## Page
════

Skip to content

Adaptive Rate Limiting

Cello's adaptive rate limiter dynamically tightens capacity when error rates climb above a configurable threshold and relaxes it again once the service recovers. This helps protect downstream services without requiring manual tuning during traffic spikes.

The example below starts with a bucket of 100 tokens, refills at 100 tokens per second, and shrinks to a minimum capacity of 5 when errors exceed 20 % of requests.

Features Demonstrated

  • Token-bucket rate limiter configured with RateLimitConfig.adaptive()
  • Dynamic capacity adjustment driven by real-time error rate
  • min_capacity floor to preserve a small throughput window even under high error conditions
  • error_threshold controlling when adaptive reduction kicks in
  • Enabling the limiter globally via app.enable_rate_limit(config)

Complete Source Code

from cello import App, RateLimitConfig, Response
import time
import threading

app = App()

config = RateLimitConfig.adaptive(
    capacity=100,
    refill_rate=100,
    min_capacity=5,
    error_threshold=0.20
)
app.enable_rate_limit(config)

@app.get("/")
def home(request):
    return {"status": "ok", "message": "System is healthy"}

@app.get("/trigger-errors")

════

## Extracted records
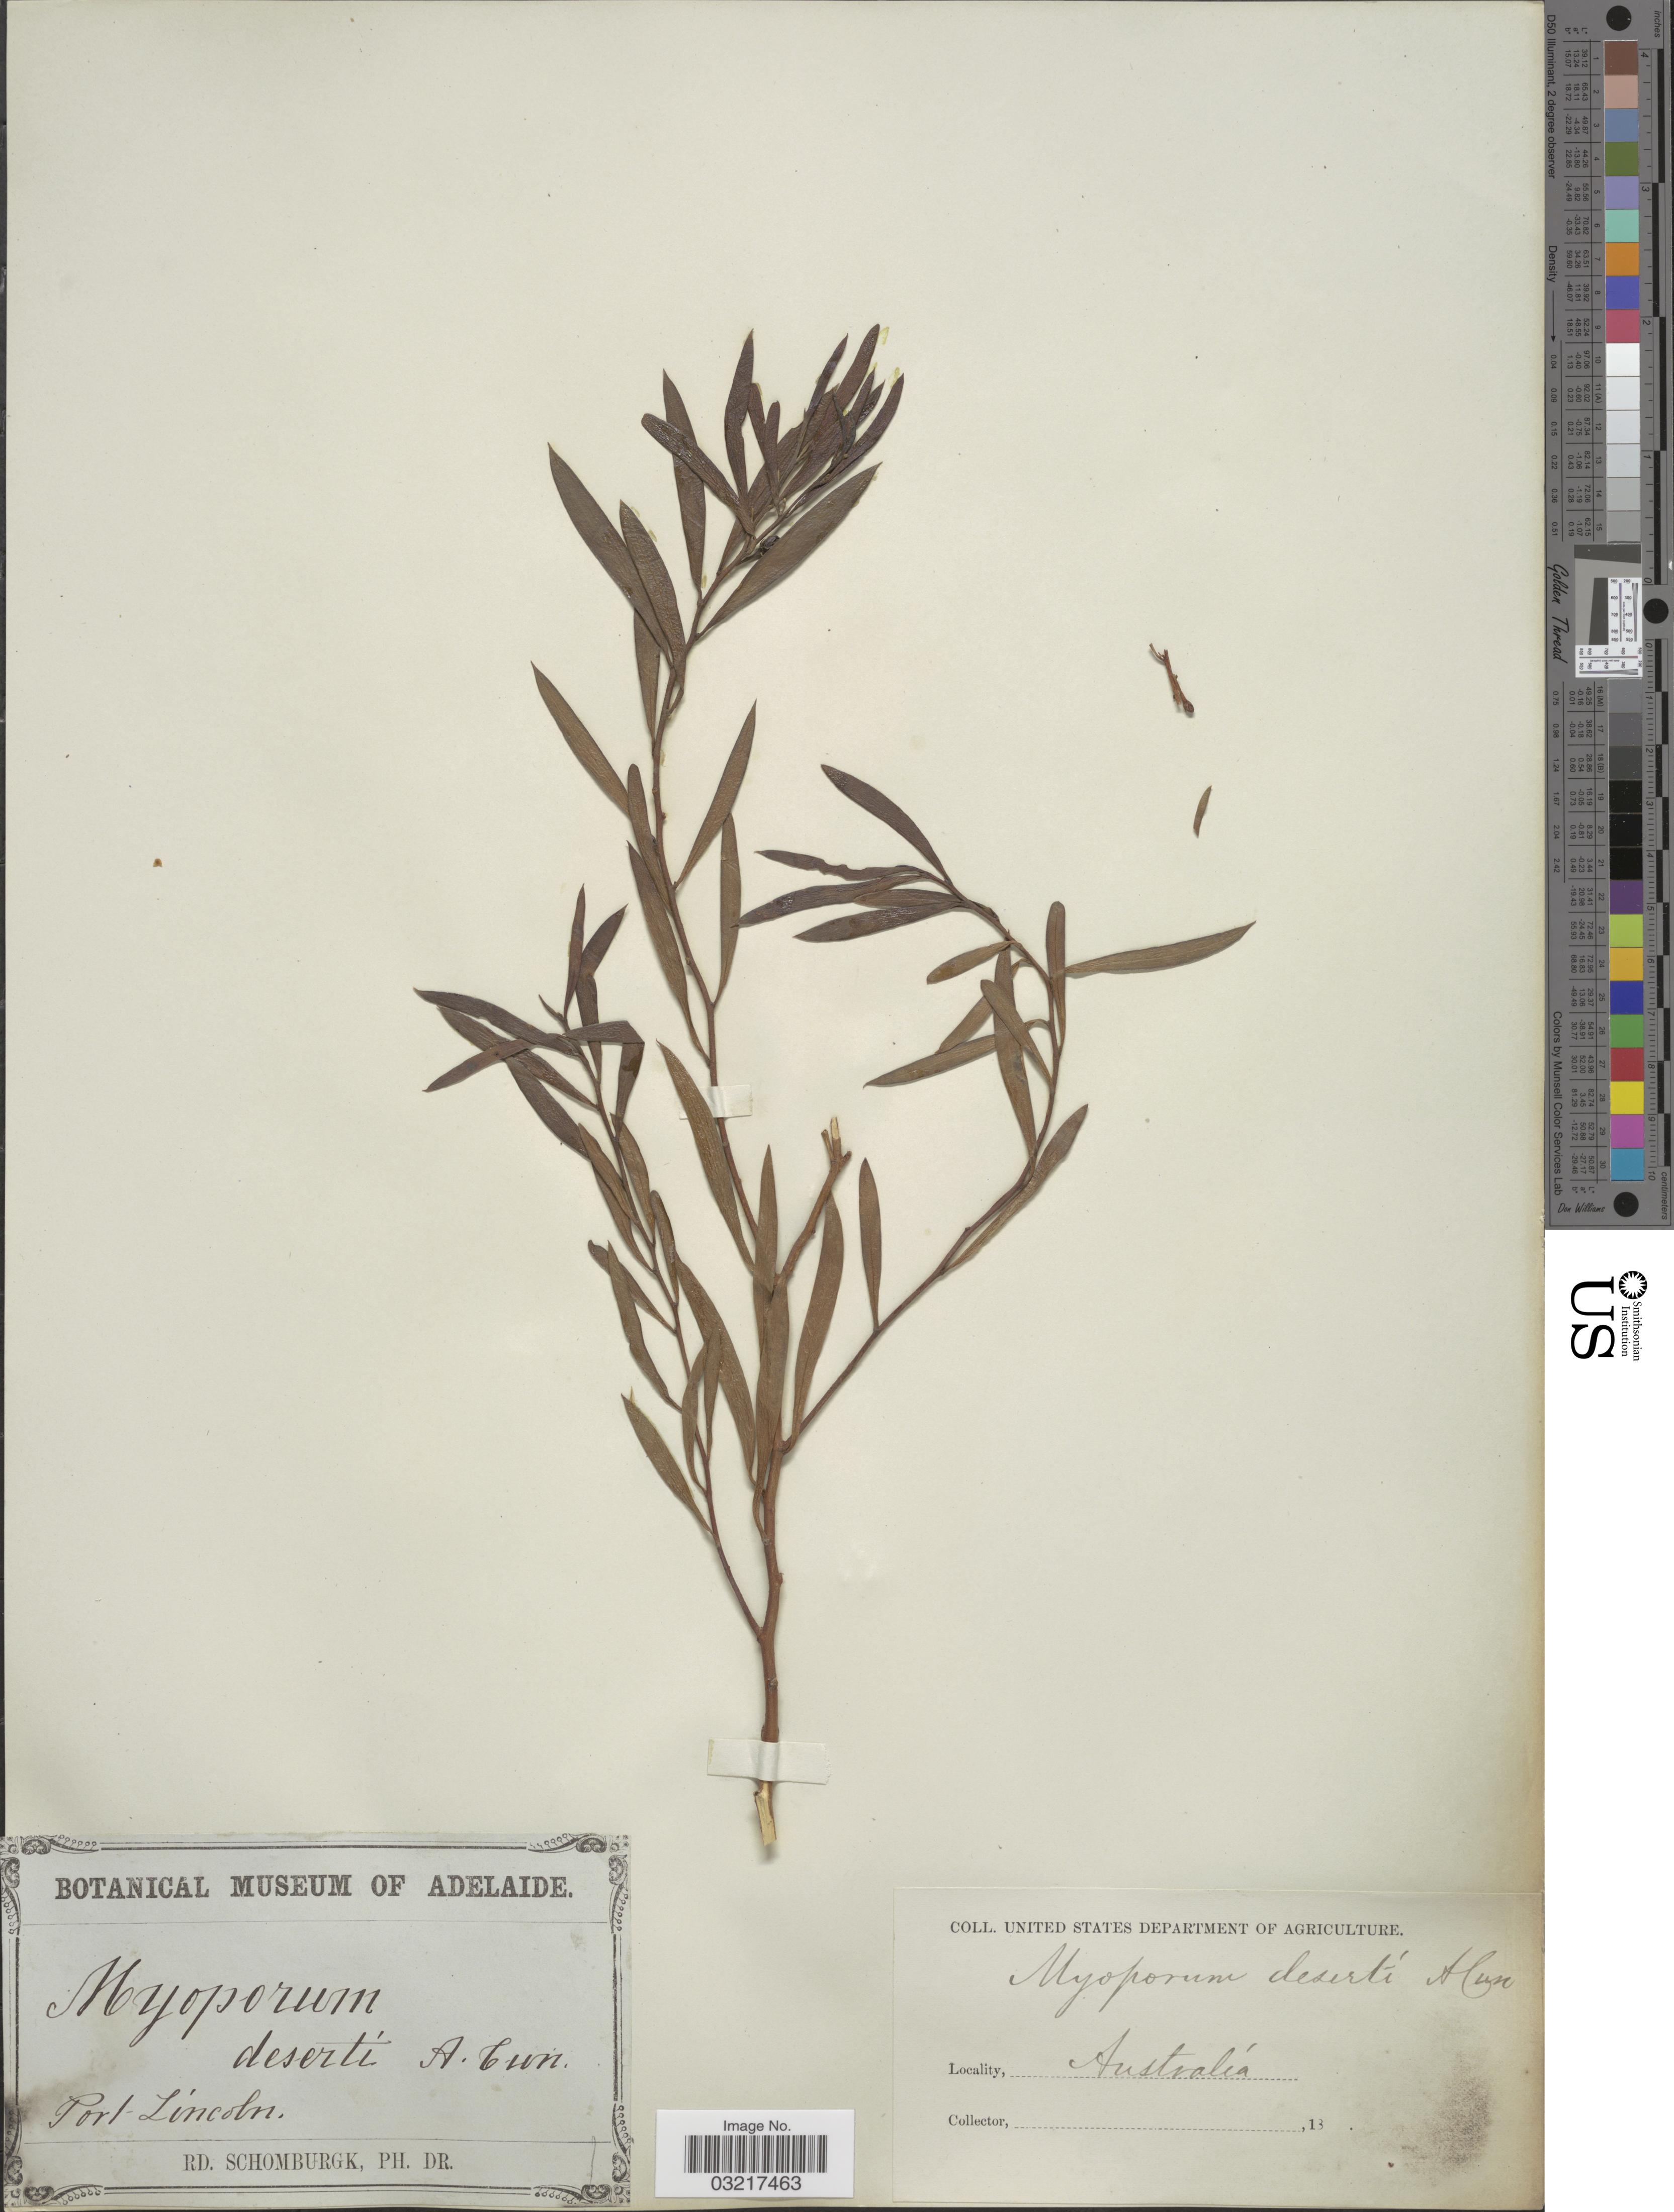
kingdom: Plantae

════

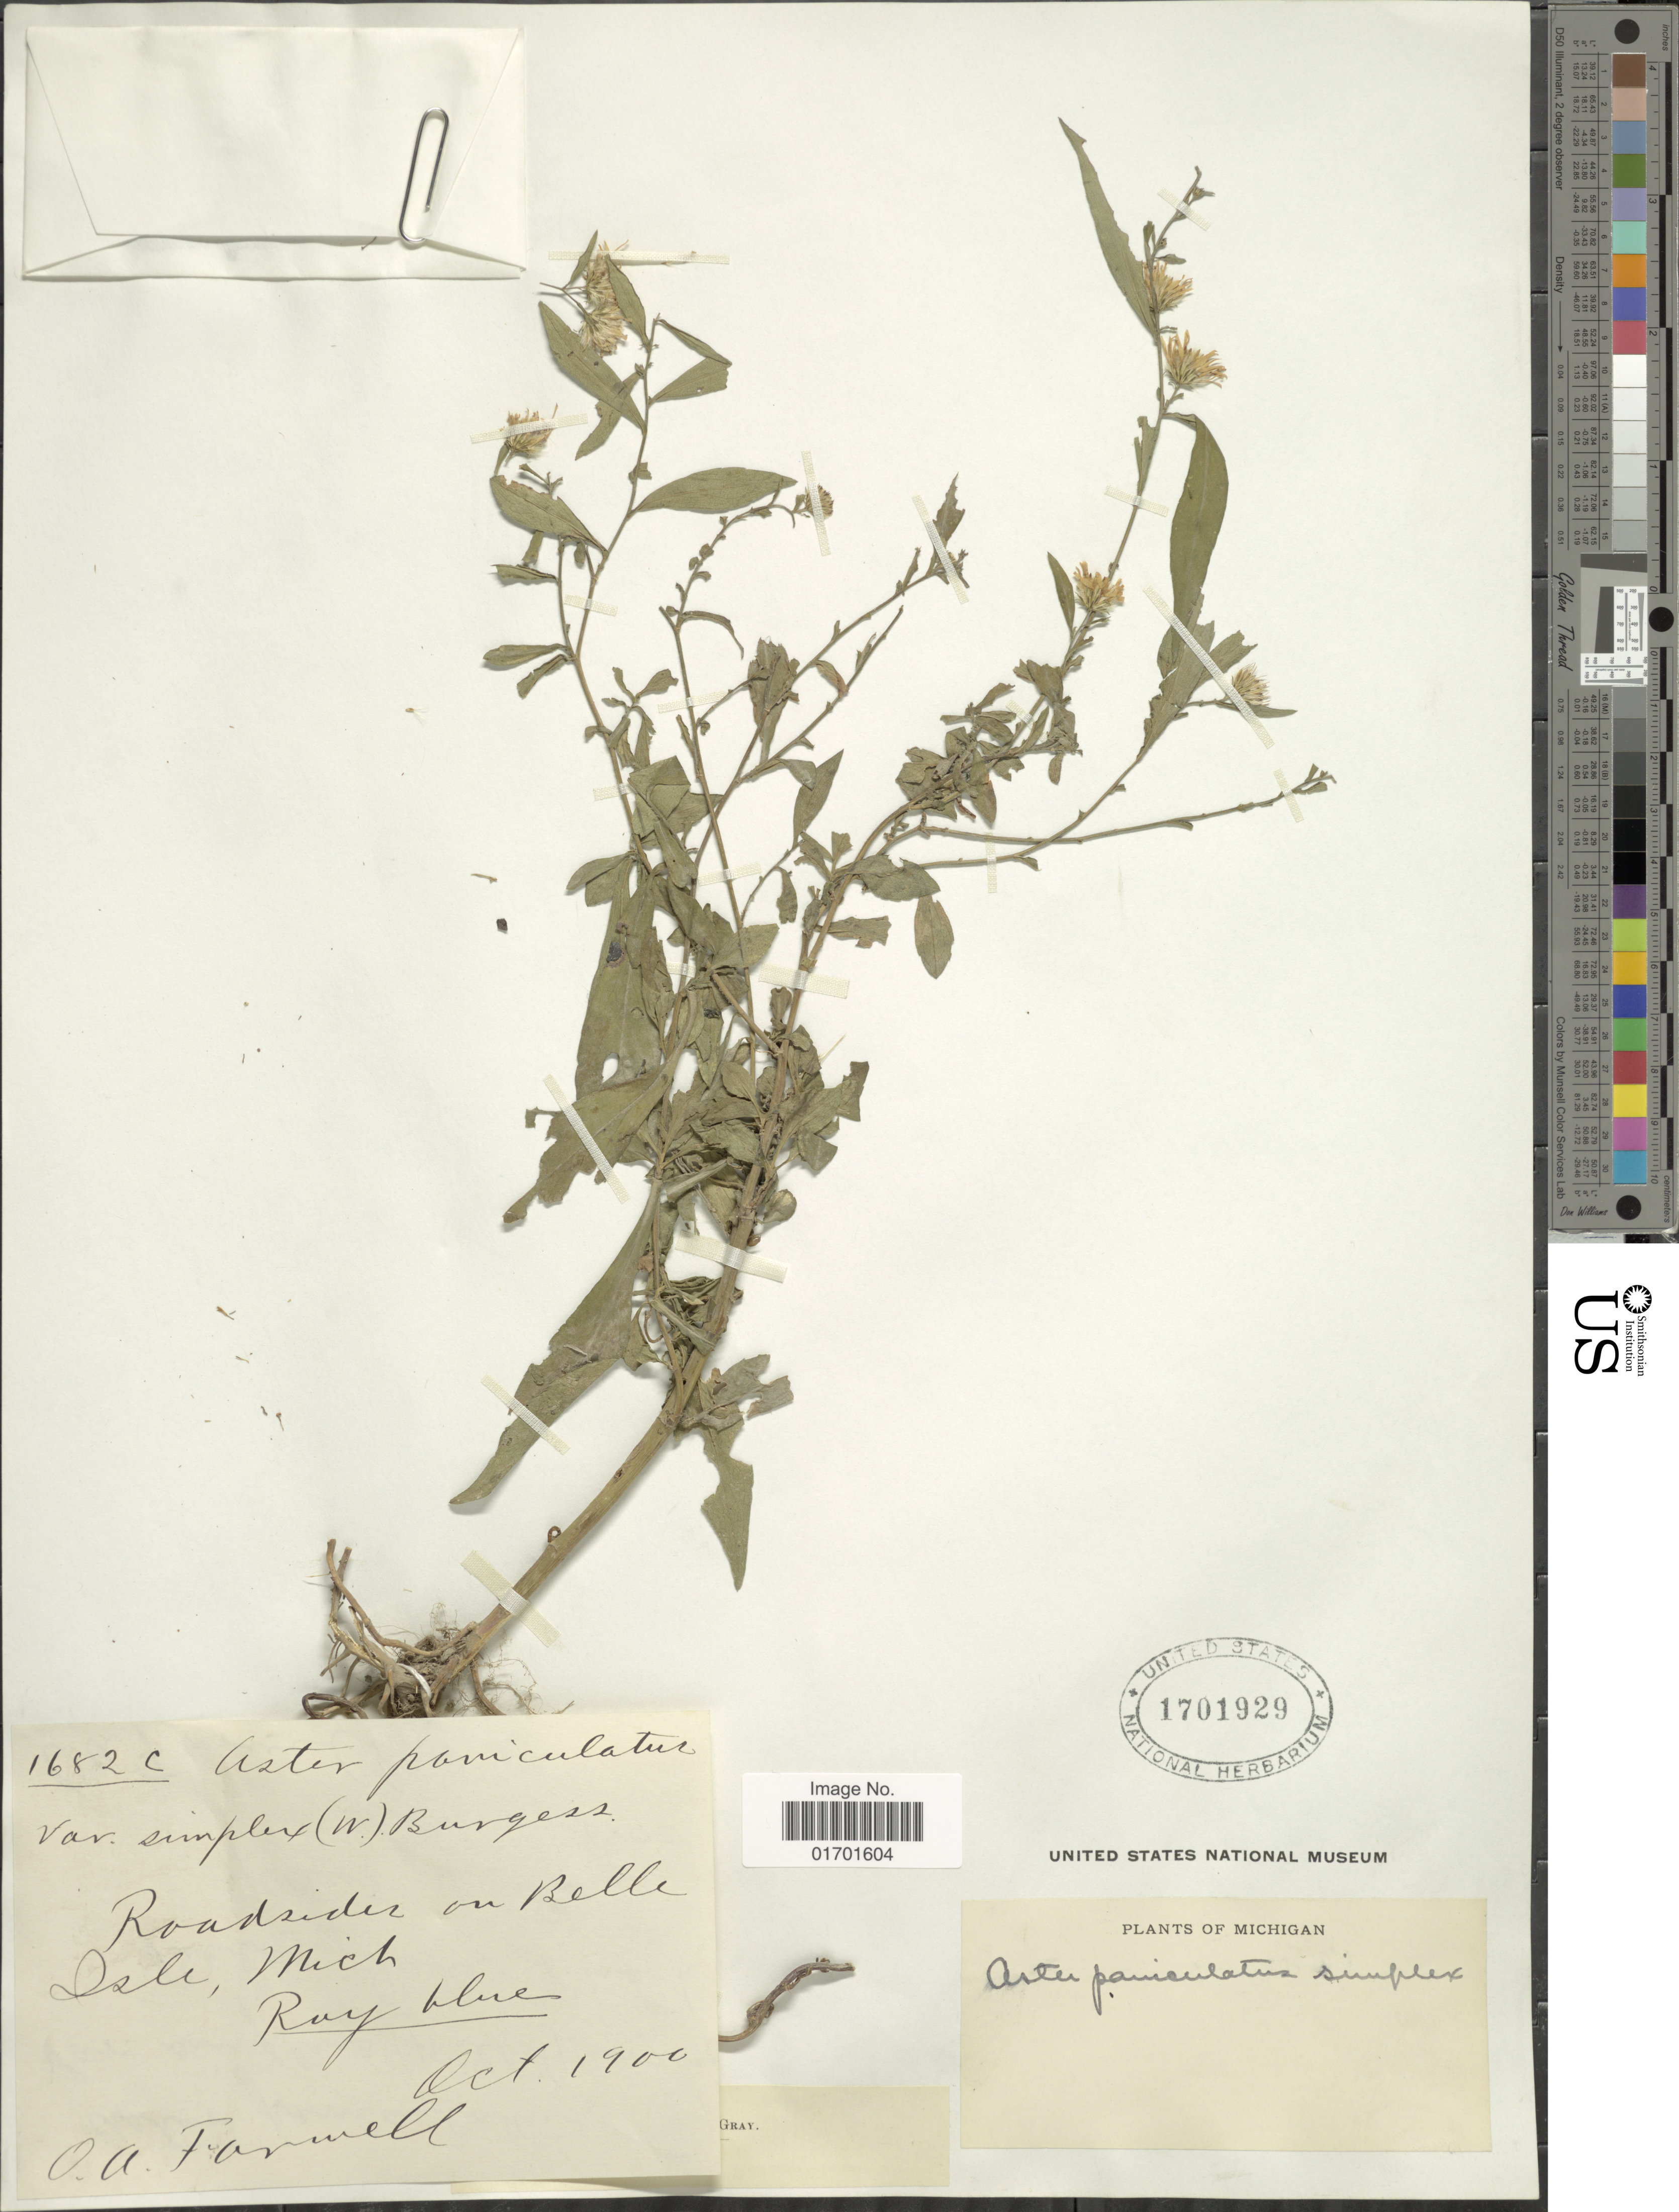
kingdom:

════

## Exercise instructions
[1] In the adaptive rate limiting page, switch "downstream services" to "backend services" and write out everything from "Cello's adaptive rate" down to "during traffic spikes.".
[2] Please translate this sentence from the adaptive rate limiting page into Spanish: "This helps protect downstream services without requiring manual tuning during traffic spikes."

## Expected answers
[1]
Cello's adaptive rate limiter dynamically tightens capacity when error rates climb above a configurable threshold and relaxes it again once the service recovers. This helps protect backend services without requiring manual tuning during traffic spikes.

[2] Esto ayuda a proteger los servicios dependientes sin necesidad de ajustes manuales durante los picos de tráfico.